Given $N$, what is the next prime $p$ greater than $N$?

Certain data structures in programming related to collections operate in an optimal way if they have prime number of elements. This means if a program (programmer) requires $N$ (any natural number) elements, it is better to allocate $p$ elements, where $p$ is prime, and greater or equal to $N$.

Is there an efficient way to obtain $p$, given $N$ (at least better than straightforward brute force method of primality test of all natural numbers greater than $N$, until a prime is found)?

Solutions Collecting From Web of "Given $N$, what is the next prime $p$ greater than $N$?"

In my experience, primality testing is more efficient than sieving for this task, assuming one optimizes the primality test (that is, it should include extremely fast pre-tests). Your mileage may vary. I note that Pari, for example, does not implement nextprime via a sieve, but by a method similar to what I describe below. Pari isn’t state of the art, but it’s pretty good. I’ve found my non-sieve next_prime is quite a bit faster than cglp4’s sieve-based gap verifier, but there are a lot of variables there.

Sieving a range is very efficient, however there are downsides. If N is relatively large, e.g. 30+ digits, then we certainly aren’t going to do a full sieve. In this case we’d do a partial sieve then a primality test on the numbers remaining. The biggest downside is that we don’t know how far to sieve. Either we sieve too little, then have to do it again; or we sieve too far and have wasted time. We can use expected gap lengths to make decent choices, but it’s still problematic. Eric answered that “As a practical matter, this hardly ever happens” which I read as saying we’ve chosen a very large gap, which means lots of unnecessary sieving.

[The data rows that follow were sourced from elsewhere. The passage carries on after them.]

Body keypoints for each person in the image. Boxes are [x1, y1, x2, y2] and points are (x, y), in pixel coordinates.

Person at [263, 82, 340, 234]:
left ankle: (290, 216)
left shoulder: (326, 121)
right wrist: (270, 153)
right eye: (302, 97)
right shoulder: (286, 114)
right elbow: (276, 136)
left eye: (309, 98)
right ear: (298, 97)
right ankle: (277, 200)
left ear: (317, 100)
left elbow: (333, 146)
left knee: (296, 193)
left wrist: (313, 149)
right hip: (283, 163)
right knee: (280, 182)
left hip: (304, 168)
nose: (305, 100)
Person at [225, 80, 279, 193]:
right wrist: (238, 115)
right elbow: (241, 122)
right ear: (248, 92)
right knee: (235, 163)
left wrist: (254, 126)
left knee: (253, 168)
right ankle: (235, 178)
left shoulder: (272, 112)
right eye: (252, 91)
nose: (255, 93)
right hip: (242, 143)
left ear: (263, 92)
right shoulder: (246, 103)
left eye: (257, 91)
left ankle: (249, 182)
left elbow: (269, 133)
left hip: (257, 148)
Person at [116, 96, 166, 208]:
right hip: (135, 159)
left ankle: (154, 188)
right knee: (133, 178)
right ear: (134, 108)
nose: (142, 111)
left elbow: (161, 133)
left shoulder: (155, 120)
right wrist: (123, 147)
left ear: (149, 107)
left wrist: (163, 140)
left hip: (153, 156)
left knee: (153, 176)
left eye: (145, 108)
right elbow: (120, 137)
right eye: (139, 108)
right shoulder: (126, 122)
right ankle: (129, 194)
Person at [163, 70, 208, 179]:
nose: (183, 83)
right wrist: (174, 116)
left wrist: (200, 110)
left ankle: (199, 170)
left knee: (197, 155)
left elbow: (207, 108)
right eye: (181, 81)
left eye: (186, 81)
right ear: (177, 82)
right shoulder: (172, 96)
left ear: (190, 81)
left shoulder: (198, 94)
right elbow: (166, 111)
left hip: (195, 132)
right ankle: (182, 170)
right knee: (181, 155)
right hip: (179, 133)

Clearly if you have lousy primality tests (e.g. you’re living in the 1980s and your primality test involves running Miller-Rabin with the first 50-200 prime bases), then spending lots of time on trial division (either via sieving, gcds, tree sieves, or other) is going to be a good thing. See Menezes section 4.45 or Park’s ISPEC 2005 paper “Probabilistic analyses on finding optimal combinations of primality tests in real applications” for some discussion on balancing the time spent on pre-testing vs. the primality test. One should be using efficient primality tests such as BPSW, and optimized if possible (for native code, there are some nice fast x86_64 optimized versions, and also good implementations using GMP).

For tiny values, it’s easy enough to have a bitmap of primes and use fast methods to find the next set bit, but this really is only practical for, say, under 1e6 (we can quibble over the exact value, but it’s silly to extend this very far).

We can use a small wheel to only call the primality test on, say, the 8 out of 30 values not divisible by {2,3,5}. This is mildly helpful, but not really worth extending farther for this purpose. For native integers, some simple divisibility tests can follow. I like to check primes up to 53 but benchmark for the best choice for you. Next follows the primality test. For 32-bit or 64-bit integers, we can easily make this deterministic and still very fast. For 32-bit, 2-base or 3-base Miller-Rabin are all that is needed. For 64-bit, 1-base and 2-base for smaller values, then BPSW for larger. Alternately you can use the full set of deterministic M-R tests though this is a little slower unless using hashed sets.

For numbers larger than native size, a wheel and native divisibility checks on the number mod a small primorial can save a little time. If using GMP, mpz_gcd_ui is fast, and using mpz_gcd on a precalculated large primorial is also very fast. These very quickly weed out numbers with small divisors, and in my experience this is faster than doing sieves. For larger inputs (e.g. over 500 digits) some more testing for small divisors can be helpful — using either mpz_divisible_ui_p and/or a tree sieve. BPSW follows. For extra certainty, send through other tests (e.g. Frobenius, random M-R bases, or a proof method).

The “state of the art” is to sieve a segment of integers starting at $N$ of length “a few times $(\ln N)^2$”. The sieve removes the primes up to a few times the length of the segment entirely analogously with the Sieve of Eratosthenes, but starting at $N$ instead of at $1$. This will cheaply eliminate the half that are even, the third that are multiples of $3$ and so on, so the remaining numbers aren’t “obviously” composite. Then a probabilistic primality test is used on the survivors as many times as needed to be confident that the resulting number is prime (enough).

There are deterministic primality testing algorithms that are vastly slower than the probabilistic methods but that don’t seem to reject very much more than the probabilistic ones (under a few repetitions). This most likely represents our theoretical ignorance — the probabilistic tests are probably far closer to deterministic tests than we are currently able to prove.

Note that it is possible to be unlucky and have found a segment that doesn’t contain primes. In this case, start sieving again in the next segment. As a practical matter, this hardly ever happens, but is potentially possible.